То, что в картинах этой художницы поселились ангелы и птицы, вовсе не означает, что ее не волнуют проблемы земные. Тем более, что и эти персонажи тоже живут в картинах, по большому счету относящихся к лирико-поэтической интерпретации самого что ни на есть бытового жанра. Союз и конфликт, надежда и ожидание, тайна единения во множестве нюансов раскрываются в ряде интерпретаций темы «Двое». Человек становится частью натюрморта, растворяясь и уменьшаясь до величины вазы с цветами. Или, наоборот – букет разрастается до размеров дерева, осеняя и, в то же время, разделяя мужчину и женщину («Он и она», бум., акварель., 2008, «Натюрморт с куклой») в ее камерных акварелях, сочетающих мягкую стилистику лирического наива и философские размышления о взаимоотношениях между людьми. Гигантский относительно человека, словно увеличенный эфемерной линзой любви букет на подиуме улицы представляется подарком судьбы, гарантией и сенью грядущего счастья. Но если предположить, что букет все-таки обычный, маленький, то уменьшенный человек превращается в куклу – игрушку на столе судьбы. Листы «Он и она» и «Натюрморт с куклой», несмотря на некоторое различие в размерах и времени исполнения, оказываются неразрывно связанными в диптих, звучащий как лирико-философская притча. А сама техника с ее прозрачностью и эффектом растворения материального мира подчеркивает, что перед нами – иллюзия, немного грустное сновидение, игра.

Констатируя разлад, Наталья Савадян-Паронян не обличает современности и не идеализирует прошлого. Кажется, что мужчина и женщина, словно сошедшие со старинной фотографии, прошли мимо друг друга и удаляются, не оборачиваясь, каждый в свою сторону («Он и Она», х.м., 2010). Жизнь – карусель, а точнее – колесо обозрения, на которое похожа карусель на одной из ее картин. Короли, шуты и клоуны, принцессы и мечтательные простушки по очереди оказываются на самом верху, или внизу («Карусель»). Счастье же подобно воздушному змею и может улететь. Но закончившееся лето непременно вернется («Прощание с летом»).
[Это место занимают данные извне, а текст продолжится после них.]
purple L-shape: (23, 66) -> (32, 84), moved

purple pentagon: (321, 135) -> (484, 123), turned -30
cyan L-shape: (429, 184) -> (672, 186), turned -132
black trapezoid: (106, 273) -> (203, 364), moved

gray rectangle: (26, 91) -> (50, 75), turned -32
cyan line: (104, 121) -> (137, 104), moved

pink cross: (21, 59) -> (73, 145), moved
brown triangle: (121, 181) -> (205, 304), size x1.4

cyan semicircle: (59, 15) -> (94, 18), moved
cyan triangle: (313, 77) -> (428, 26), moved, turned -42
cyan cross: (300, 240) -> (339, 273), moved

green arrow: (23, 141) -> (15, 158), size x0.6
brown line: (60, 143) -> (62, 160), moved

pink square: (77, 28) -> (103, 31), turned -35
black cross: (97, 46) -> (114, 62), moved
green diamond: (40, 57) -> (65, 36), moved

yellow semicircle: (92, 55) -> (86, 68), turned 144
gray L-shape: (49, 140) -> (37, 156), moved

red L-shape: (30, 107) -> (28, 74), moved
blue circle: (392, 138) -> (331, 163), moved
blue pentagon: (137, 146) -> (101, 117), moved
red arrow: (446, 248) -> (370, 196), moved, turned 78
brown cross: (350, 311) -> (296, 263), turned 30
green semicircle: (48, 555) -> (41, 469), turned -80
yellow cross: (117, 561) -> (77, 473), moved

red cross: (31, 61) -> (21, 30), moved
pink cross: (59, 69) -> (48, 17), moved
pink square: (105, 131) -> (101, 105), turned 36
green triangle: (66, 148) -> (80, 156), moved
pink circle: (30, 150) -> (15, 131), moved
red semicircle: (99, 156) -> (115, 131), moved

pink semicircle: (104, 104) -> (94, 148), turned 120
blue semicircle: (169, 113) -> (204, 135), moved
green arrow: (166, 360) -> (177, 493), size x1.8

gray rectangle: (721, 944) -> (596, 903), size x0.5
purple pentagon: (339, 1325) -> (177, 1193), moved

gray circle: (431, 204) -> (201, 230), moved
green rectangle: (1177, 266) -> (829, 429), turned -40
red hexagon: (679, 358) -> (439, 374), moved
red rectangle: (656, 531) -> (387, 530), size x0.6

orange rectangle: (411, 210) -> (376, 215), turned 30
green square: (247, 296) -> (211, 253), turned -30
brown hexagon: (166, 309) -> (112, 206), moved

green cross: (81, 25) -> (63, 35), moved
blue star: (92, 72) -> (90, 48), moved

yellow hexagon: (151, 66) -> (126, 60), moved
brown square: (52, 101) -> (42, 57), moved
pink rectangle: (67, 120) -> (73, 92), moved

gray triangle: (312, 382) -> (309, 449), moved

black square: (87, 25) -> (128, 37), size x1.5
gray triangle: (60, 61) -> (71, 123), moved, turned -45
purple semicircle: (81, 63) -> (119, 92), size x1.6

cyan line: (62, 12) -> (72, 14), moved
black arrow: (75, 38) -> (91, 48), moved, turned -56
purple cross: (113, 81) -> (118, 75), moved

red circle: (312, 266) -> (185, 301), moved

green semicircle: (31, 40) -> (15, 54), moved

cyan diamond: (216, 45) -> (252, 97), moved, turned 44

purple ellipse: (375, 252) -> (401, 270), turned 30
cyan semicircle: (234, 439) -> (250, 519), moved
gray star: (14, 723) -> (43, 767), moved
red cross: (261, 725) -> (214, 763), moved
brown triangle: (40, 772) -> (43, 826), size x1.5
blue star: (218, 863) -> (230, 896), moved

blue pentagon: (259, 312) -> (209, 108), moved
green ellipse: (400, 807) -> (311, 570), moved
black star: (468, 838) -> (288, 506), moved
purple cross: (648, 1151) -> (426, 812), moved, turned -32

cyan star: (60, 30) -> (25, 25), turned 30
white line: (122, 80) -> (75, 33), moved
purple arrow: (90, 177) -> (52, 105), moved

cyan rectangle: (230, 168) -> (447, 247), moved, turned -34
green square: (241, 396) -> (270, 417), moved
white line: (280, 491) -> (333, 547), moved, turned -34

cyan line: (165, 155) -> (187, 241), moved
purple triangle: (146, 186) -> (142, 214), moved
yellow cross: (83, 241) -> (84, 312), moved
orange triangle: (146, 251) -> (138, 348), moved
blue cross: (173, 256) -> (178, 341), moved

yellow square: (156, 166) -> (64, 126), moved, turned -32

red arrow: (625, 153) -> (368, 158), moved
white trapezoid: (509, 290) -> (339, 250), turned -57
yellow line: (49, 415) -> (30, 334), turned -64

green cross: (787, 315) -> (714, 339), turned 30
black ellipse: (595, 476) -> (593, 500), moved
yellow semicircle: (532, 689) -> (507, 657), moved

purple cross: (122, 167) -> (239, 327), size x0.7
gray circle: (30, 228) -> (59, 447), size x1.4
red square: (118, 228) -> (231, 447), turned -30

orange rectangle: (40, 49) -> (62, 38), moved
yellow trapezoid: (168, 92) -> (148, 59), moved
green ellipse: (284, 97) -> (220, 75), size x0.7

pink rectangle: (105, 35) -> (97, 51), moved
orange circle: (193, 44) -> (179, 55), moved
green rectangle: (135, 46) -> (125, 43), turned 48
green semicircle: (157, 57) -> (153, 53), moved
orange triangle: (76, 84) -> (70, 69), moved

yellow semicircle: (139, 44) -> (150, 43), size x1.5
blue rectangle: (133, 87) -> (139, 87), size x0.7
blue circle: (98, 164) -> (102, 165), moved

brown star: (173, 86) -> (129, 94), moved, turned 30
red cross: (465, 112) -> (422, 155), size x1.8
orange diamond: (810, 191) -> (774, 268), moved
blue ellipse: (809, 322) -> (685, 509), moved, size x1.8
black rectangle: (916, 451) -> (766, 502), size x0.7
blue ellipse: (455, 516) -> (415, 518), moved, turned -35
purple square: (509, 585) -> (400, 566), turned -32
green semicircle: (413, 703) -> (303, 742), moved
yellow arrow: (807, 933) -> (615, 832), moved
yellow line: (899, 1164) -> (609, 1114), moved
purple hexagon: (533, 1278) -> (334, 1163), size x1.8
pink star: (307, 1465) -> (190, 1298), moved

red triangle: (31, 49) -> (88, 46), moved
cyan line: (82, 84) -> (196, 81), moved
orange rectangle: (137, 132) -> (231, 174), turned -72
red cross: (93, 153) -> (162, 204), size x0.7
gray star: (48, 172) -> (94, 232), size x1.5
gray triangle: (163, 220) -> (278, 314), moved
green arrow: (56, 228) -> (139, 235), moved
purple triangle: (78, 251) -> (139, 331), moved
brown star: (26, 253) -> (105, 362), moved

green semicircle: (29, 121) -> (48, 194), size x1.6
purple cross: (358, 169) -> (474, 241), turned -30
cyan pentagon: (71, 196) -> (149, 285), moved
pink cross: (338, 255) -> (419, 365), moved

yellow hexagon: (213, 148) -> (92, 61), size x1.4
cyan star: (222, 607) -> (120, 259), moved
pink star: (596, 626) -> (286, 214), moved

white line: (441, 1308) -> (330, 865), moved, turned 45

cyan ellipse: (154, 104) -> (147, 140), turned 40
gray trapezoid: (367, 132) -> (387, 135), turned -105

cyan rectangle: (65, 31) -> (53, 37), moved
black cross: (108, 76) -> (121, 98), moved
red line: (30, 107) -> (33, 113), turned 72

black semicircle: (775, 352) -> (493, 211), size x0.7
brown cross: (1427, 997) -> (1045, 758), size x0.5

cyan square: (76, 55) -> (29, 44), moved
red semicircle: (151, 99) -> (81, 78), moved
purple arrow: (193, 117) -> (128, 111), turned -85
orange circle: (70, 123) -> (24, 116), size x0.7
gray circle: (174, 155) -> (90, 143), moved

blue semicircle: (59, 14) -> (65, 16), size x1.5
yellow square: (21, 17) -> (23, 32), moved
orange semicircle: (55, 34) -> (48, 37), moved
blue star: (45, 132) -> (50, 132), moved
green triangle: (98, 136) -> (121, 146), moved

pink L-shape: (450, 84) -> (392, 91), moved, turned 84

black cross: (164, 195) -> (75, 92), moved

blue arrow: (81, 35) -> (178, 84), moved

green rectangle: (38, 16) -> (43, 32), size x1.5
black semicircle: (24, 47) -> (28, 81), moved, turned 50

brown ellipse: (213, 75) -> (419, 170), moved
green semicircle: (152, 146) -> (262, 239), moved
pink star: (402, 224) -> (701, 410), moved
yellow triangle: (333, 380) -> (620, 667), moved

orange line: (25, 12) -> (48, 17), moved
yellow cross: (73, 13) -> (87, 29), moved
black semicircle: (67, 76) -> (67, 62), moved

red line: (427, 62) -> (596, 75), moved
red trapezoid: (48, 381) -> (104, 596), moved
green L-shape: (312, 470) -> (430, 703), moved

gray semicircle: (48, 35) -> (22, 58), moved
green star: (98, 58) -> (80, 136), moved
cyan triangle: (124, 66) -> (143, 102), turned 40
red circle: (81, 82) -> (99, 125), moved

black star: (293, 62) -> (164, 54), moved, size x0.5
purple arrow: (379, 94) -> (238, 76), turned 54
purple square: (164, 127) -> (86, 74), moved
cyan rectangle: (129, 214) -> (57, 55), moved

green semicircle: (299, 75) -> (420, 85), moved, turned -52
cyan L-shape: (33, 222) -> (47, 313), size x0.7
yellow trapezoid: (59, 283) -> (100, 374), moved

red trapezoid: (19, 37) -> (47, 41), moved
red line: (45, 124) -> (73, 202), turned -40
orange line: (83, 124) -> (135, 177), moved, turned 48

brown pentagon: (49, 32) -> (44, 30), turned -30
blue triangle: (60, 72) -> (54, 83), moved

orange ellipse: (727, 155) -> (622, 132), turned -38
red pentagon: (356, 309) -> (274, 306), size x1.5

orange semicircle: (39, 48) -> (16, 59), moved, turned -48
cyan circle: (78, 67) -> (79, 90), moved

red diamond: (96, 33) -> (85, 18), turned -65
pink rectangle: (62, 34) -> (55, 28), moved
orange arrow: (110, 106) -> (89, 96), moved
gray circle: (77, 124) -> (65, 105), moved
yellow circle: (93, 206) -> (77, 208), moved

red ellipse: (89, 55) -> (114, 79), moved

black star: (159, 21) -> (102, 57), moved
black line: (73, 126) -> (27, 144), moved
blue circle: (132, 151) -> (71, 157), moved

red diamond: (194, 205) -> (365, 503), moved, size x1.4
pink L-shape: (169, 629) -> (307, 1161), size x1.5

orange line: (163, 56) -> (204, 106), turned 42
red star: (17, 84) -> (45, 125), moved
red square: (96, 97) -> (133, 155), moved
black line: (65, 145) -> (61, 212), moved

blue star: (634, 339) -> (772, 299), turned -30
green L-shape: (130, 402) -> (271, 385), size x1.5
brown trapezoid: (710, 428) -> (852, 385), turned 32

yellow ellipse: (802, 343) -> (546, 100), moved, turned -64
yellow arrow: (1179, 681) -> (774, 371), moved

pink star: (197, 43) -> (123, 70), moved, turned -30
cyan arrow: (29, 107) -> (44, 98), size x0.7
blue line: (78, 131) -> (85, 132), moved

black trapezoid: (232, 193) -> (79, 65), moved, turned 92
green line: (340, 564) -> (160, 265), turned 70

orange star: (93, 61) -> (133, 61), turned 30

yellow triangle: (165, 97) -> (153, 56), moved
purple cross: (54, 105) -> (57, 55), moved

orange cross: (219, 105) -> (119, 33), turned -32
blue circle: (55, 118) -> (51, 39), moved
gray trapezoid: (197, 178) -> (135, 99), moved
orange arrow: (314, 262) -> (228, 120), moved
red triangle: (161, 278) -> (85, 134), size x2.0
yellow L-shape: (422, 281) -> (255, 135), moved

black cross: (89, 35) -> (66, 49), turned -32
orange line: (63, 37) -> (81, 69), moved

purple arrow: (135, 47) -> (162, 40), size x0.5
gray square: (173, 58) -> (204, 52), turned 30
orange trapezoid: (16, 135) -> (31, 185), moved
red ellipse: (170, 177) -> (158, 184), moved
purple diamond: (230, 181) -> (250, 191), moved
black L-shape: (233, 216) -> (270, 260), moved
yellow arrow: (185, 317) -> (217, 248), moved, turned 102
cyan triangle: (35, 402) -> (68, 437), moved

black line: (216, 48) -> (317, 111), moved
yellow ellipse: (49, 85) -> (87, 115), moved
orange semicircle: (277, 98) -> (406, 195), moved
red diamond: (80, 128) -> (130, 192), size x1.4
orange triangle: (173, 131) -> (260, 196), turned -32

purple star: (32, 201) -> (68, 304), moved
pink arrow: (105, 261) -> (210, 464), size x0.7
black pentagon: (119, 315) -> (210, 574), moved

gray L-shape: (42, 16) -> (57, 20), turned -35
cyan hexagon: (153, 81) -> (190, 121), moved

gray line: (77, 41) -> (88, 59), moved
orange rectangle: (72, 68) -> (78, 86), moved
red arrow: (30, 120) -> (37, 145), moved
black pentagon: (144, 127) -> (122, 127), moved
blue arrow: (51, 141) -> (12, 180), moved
Вполне очевидно, что картины художницы отражают ее ощущение мира. По известной классификации Кандинского (хотя изображения на них всегда остаются в зоне фигуративности) их можно отнести и к импрессиям – впечатлениям, пропущенным сквозь призму личного эмоционального опыта, и к импровизациям, передающим более субъективное внутреннее восприятие. Какое же оно, это ощущение? Теплое. Мудрое. Доброжелательное. С юмором. Она не выплескивает в мир горечи и отвращения. Не обличает, не порицает, не поучает и не высмеивает, не эпатирует, но и не впадает в слащавое умиление. Она рассказывает о мире, словно поет колыбельную. И зритель ощущает себя окрыленным и легким, подобно ее вездесущим птицам. Мы любим тех, с кем чувствуем себя лучшими и счастливыми. Может быть, в этом секрет притягательности ее творчества?